Stories and Teachings from the Earth, part 6: Giiwedinong? Geget!
Manoominike-giizis (Ricing Moon), August 17, 2021
GIIWEDINONG? GEGET~! (A MUSING FROM THE WOMB OF A MANITOBA SWEAT LODGE)
I was in a sweat lodge in Manitoba, it was June 2016, and was criticized in a mild way by Nakawē Anishinaabeg, family of my ex Simone, when I said geget.¹ Their g sounds more like a hard k, mine sounds more guttural.
Simone had told me once that her late mother, who was an Anishinaabemowin teacher at Winnipeg University, used to pronounce giiwedin² completely different than I have heard it pronounced in some areas south of Gichigami: it sounds like ki--WAH-tin where I say: gi-WAY-din. As for giiwedin, do you notice the difference in pronunciation of the "g" between, for example, speakers from Nigigoonsiminikaaning³ (in northwestern Ontario) and Odaawaa-Zaaga'iganiing⁴ (in Wisconsin)? And listen to how the first "g" of geget is pronounced by the speaker from Leech Lake⁵ as opposed to the speaker from Obaashiing⁶ - both Minnesotan reservations? The sound the speaker from Leech Lake produces is - at least, to my ears - a crispy "k" while the second speaker utters a more guttural sound - like "g" in "God."
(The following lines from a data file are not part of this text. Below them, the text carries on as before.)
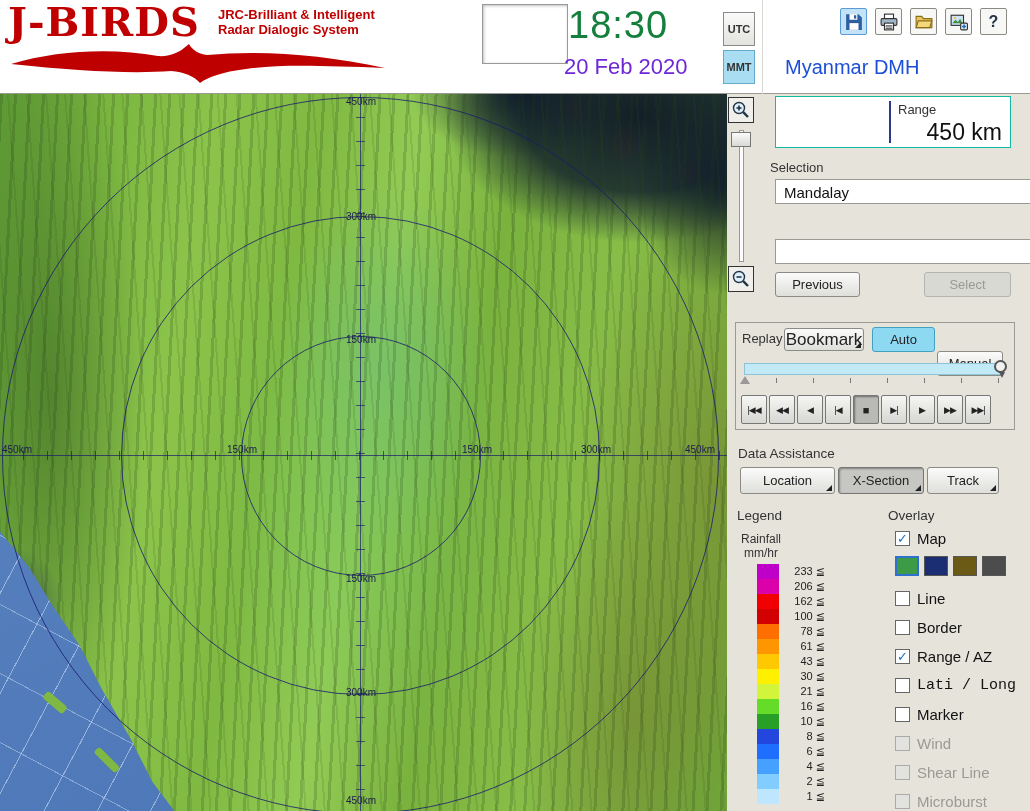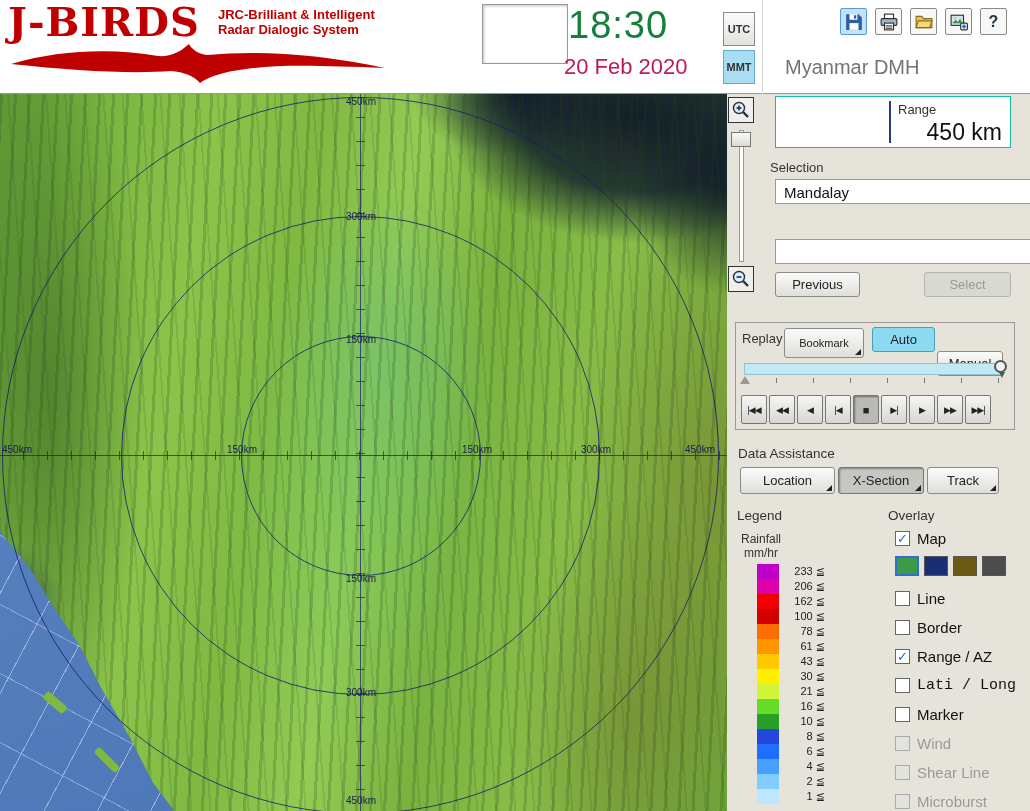--- a/index.html
+++ b/index.html
@@ -6,32 +6,32 @@
   #app{position:relative;width:1030px;height:811px;overflow:hidden;
        font-family:"Liberation Sans","DejaVu Sans",sans-serif;background:#E6E3DB;}
   
   .header{position:absolute;left:0;top:0;width:1030px;height:94px;background:#fff;border-bottom:1px solid #9a9a94;box-sizing:border-box;}
   .logo{position:absolute;left:8px;top:2px;width:400px;height:90px;}
   .logo-title{font-family:"DejaVu Serif","Liberation Serif",serif;font-weight:bold;font-size:40px;color:#C00000;letter-spacing:1px;line-height:40px;}
   .logo-sub{position:absolute;left:210px;top:5px;color:#C00000;font-weight:bold;font-size:13px;line-height:15px;white-space:nowrap;}
   .eagle{position:absolute;left:0px;top:40px;}
   .clock-box{position:absolute;left:482px;top:4px;width:84px;height:58px;background:#fff;border:1px solid #999;box-shadow:inset 1px 1px 3px rgba(0,0,0,.25);}
   .time{position:absolute;left:568px;top:4px;width:150px;font-size:38px;color:#15803d;letter-spacing:1px;}
-  .date{position:absolute;left:564px;top:54px;width:170px;font-size:22px;color:#be185d;}
+  .date{position:absolute;left:564px;top:54px;width:170px;font-size:22px;color:#6d28d9;}
   .tz-btn{position:absolute;left:723px;width:32px;height:34px;box-sizing:border-box;border:1px solid #8b8b85;background:linear-gradient(#fbfbfb,#e2e2de);
           font-size:11px;font-weight:bold;color:#333;display:flex;align-items:center;justify-content:center;cursor:pointer;}
   .tz-utc{top:12px;}
   .tz-mmt{top:50px;background:#A9DDF2;border-color:#66AACC;}
   .hdr-sep{position:absolute;left:762px;top:0;width:1px;height:94px;background:#d8d8d4;}
   .tool-btn{position:absolute;top:8px;width:27px;height:27px;box-sizing:border-box;border:1px solid #8b8b85;background:#f7f7f5;border-radius:2px;
             display:flex;align-items:center;justify-content:center;cursor:pointer;}
   .tool-save{left:840px;background:#C2E3F6;border-color:#5B9BD5;}
   .tool-print{left:875px;} .tool-open{left:910px;} .tool-export{left:945px;} .tool-help{left:980px;}
   .help-glyph{font-size:16px;font-weight:bold;color:#234;}
-  .station{position:absolute;left:785px;top:56px;font-size:20px;color:#737373;text-align:right;}
+  .station{position:absolute;left:785px;top:56px;font-size:20px;color:#1d4ed8;text-align:right;}
   
   .map{position:absolute;left:0;top:94px;width:727px;height:717px;overflow:hidden;background:#79B23E;}
   .map-base{position:absolute;inset:0;background:
     radial-gradient(ellipse 260px 170px at 88% 3%, rgba(12,22,38,.95) 0%, rgba(14,26,44,.8) 45%, rgba(20,32,50,0) 75%),
     radial-gradient(ellipse 150px 90px at 71% 0%, rgba(16,28,46,.9), rgba(16,28,46,0) 70%),
     radial-gradient(ellipse 130px 150px at 100% 13%, rgba(10,20,36,.88), rgba(10,20,36,0) 72%),
     radial-gradient(circle 20px at 86% 7%, rgba(216,162,72,.95), rgba(216,162,72,0) 100%),
     radial-gradient(circle 14px at 79% 2%, rgba(205,145,60,.9), rgba(205,145,60,0) 100%),
     radial-gradient(circle 13px at 95% 11%, rgba(195,135,55,.85), rgba(195,135,55,0) 100%),
     radial-gradient(ellipse 210px 430px at 98% 55%, rgba(125,112,42,.40), rgba(125,112,42,0) 70%),
@@ -242,21 +242,21 @@
     <div class="dd" style="top:145px;">
       <span class="dd-text"></span>
       <span class="dd-arrow">▼</span>
     </div>
 
     <div class="btn" style="left:48px;top:178px;width:85px;height:25px;">Previous</div>
     <div class="btn disabled" style="left:197px;top:178px;width:87px;height:25px;">Select</div>
 
     <div class="replay-box">
       <div class="replay-label">Replay</div>
-      <div class="btn corner" style="left:48px;top:5px;width:80px;height:30px;font-size:11px;">
+      <div class="btn corner" style="left:48px;top:5px;width:80px;height:23px;font-size:17px;">
         <span>Bookmark</span>
       </div>
       <div class="btn active-blue" style="left:136px;top:4px;width:63px;height:25px;">Auto</div>
       <div class="btn" style="left:201px;top:4px;width:66px;height:25px;margin-top:24px;">Manual</div>
 
       <div class="rtrack">
         <div class="rhandle"></div>
       </div>
       <div class="ltri"></div>
       <div class="rticks"></div>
When I was corrected by my hosts in the damp darkness of that sweat, with only the orange glow of grandfather rocks to see by, I nodded, smiling, and said nothing. What I should have said was, Hoowah! Miigwech for teaching me the beauty of our ᐅᒋᐺᒧᐎᓐ language!
I do love that "k" sound from giiwedinong izhi bangisimong,⁷ it is like hearing a dry twig fall on the earth on a crispy cold winter day.
For further reading, see: Ojibwe Phonology
¹ Geget: Certainly! Sure! Indeed!
² Giiwedin: the North; the North Wind ³ Nigigoonsiminikaaning: A First Nation, formerly known as the Nicickousemenecaning First Nation and as the Red Gut First Nation. It is a Nakawē Anishinaabe band government who inhabit the banks of Rainy Lake of the Rainy River District in Northwestern Ontario, Canada. The name Nigigoonsiminikaaning means "Place abundant with Little-Otter berries." Due to the First Nation's main Reserve Rainy Lake 26A located on Red Gut Bay of Rainy Lake, Nigigoonsiminikaaning was also known as the "Red Gut Band" and later as "Red Gut First Nation." ⁴ Odaawaa-Zaaga'iganiing: Lac Courte Oreilles Band of Lake Superior Chippewa Indians of Wisconsin. The literal maning of the name is "Odaawaa (Ottawa) Lake."
⁵ Leech Lake: A reservation in North-Central Minnesota. Its Ojibwe name is Gaa-zagaskwaajimekaag: "Where Leaches Are."
⁶ Obaashiing: "At the Narrows." A place at the edge of Red Lake, nowadays called Ponemah, and part of the Red Lake Indian Reservation.
⁷ Giwedinong izhi bangisimong: the Northwest.